Midnight’s Third Child
By Naeem Mohaiemen
"Midnight's third child" is a polite translation of the Bangla phrase: chagol'er tritiyo baccha lafay beshi (the goat's third child jumps more). The sentence suggests that the youngest needs to strive for maternal sustenance, and it also proposes a clarity of purpose from being the last born. Bangladesh has existed under three signs– “East Bengal” under British India until 1947, “East Pakistan” under United Pakistan until 1971, and “Bangladesh” after the liberation war of 1971. Given these movements, reversals, and renewals, the idea of Bangladesh remains contingent and contested. Cultural workers can reinforce essentialist ideas around this, or they can choose to challenge majoritarian views. The people, projects, and conversations in this anthology frequently take on a role of speaking back to power.
An anthology of essays by Naeem Mohaiemen on artists and movements, with introductory essays by Tanzim Wahab and Zirwat Chowdhury.
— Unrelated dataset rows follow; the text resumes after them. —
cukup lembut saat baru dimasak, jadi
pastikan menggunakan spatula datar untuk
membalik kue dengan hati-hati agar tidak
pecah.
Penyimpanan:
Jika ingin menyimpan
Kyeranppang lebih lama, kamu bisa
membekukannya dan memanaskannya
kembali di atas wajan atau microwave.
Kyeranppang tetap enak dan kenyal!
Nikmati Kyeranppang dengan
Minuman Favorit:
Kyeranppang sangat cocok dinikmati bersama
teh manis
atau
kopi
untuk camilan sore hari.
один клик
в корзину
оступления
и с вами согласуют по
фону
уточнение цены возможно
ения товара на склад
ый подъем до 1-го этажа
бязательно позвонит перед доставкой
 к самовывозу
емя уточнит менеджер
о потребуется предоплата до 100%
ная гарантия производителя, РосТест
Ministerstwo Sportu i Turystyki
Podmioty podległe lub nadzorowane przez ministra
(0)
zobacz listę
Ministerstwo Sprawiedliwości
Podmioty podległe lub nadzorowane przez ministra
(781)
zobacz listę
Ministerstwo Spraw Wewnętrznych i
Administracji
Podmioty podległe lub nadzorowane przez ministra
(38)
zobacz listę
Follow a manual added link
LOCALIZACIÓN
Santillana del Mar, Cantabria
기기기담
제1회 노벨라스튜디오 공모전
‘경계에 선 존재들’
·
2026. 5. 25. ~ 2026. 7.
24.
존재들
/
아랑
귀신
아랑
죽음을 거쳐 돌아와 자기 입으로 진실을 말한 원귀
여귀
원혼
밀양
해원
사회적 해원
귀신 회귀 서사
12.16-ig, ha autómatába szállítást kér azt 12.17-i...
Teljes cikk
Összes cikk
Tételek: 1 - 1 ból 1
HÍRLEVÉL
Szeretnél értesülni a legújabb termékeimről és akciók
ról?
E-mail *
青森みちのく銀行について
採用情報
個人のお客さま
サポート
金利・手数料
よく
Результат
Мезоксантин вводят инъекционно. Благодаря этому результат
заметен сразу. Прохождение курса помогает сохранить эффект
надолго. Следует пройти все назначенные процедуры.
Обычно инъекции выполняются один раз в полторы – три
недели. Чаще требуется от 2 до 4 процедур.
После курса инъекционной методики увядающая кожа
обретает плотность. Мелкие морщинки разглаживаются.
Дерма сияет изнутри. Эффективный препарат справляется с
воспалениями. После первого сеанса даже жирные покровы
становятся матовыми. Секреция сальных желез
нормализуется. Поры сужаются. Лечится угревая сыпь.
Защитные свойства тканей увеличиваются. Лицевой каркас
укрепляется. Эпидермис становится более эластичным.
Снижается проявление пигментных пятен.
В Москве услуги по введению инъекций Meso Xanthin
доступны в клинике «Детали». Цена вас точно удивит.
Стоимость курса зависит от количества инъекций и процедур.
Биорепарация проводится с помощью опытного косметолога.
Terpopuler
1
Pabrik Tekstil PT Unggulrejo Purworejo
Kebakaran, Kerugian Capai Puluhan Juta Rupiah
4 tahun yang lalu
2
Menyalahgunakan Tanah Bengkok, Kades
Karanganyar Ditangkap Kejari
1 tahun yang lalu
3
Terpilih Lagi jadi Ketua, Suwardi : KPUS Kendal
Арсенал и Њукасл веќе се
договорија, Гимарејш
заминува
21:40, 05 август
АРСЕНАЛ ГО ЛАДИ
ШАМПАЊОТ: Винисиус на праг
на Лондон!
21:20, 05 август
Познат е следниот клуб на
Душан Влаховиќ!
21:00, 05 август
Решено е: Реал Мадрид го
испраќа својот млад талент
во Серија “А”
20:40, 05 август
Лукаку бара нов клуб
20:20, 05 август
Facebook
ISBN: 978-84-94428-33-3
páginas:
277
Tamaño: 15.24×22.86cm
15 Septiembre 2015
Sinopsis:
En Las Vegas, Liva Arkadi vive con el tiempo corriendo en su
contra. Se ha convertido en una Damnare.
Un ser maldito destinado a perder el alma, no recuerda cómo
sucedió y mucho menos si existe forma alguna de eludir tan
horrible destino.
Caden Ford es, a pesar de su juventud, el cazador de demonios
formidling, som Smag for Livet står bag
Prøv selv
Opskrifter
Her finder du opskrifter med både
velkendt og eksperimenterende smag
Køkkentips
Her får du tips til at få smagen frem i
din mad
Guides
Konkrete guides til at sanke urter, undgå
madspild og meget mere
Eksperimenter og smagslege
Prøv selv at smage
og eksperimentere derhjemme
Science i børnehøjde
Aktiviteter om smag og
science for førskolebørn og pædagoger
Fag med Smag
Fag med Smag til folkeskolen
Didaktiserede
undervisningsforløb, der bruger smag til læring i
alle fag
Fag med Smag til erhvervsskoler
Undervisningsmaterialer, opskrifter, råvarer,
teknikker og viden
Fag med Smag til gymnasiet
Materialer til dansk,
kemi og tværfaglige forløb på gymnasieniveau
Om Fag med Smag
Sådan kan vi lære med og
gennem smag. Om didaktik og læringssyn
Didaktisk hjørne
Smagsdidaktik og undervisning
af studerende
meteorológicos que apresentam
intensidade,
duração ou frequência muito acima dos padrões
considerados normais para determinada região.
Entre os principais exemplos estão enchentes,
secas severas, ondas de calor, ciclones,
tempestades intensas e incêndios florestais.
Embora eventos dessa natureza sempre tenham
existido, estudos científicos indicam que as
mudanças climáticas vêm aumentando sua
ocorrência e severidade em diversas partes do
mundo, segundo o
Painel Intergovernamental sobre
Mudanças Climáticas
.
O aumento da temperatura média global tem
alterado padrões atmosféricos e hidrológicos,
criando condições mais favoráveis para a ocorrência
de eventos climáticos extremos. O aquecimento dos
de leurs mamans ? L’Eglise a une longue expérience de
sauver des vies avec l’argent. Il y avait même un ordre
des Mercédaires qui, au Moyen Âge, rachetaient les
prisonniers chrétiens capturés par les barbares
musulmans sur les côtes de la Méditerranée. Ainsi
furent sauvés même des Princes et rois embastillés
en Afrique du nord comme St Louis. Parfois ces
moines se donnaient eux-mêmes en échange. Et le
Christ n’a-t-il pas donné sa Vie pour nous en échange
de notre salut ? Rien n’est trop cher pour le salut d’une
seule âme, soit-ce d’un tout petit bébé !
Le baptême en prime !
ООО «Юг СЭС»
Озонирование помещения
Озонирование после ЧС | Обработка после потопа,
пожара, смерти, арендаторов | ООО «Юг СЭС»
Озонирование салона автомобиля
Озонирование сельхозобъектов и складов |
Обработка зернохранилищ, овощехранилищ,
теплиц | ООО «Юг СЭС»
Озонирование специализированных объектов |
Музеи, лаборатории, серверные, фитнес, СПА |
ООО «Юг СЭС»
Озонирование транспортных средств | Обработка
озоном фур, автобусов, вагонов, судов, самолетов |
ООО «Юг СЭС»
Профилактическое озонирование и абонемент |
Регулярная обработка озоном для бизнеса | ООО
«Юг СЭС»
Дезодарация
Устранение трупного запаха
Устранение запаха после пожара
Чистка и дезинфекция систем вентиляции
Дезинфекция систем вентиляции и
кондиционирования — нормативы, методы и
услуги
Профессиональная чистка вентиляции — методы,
Naeem Mohaiemen (born 1969) uses film, photography, installation, and essays to research South Asia's postcolonial markers (the Indo-Pakistani War of 1947–1948 and the Bangladesh Liberation War of 1971). His projects on the 1970s revolutionary left explores the role of misrecognition within global solidarity. He is a member of the Institute of Contemporary Arts Independent Film Council.
Mohaiemen received a PhD in anthropology in 2019 from Columbia University and is an Associate Professor of Visual Arts there. He received BA in economics and concentration in history from Oberlin College in 1993. He was a member of Oberlin College's Board of Trustees (1994–1996).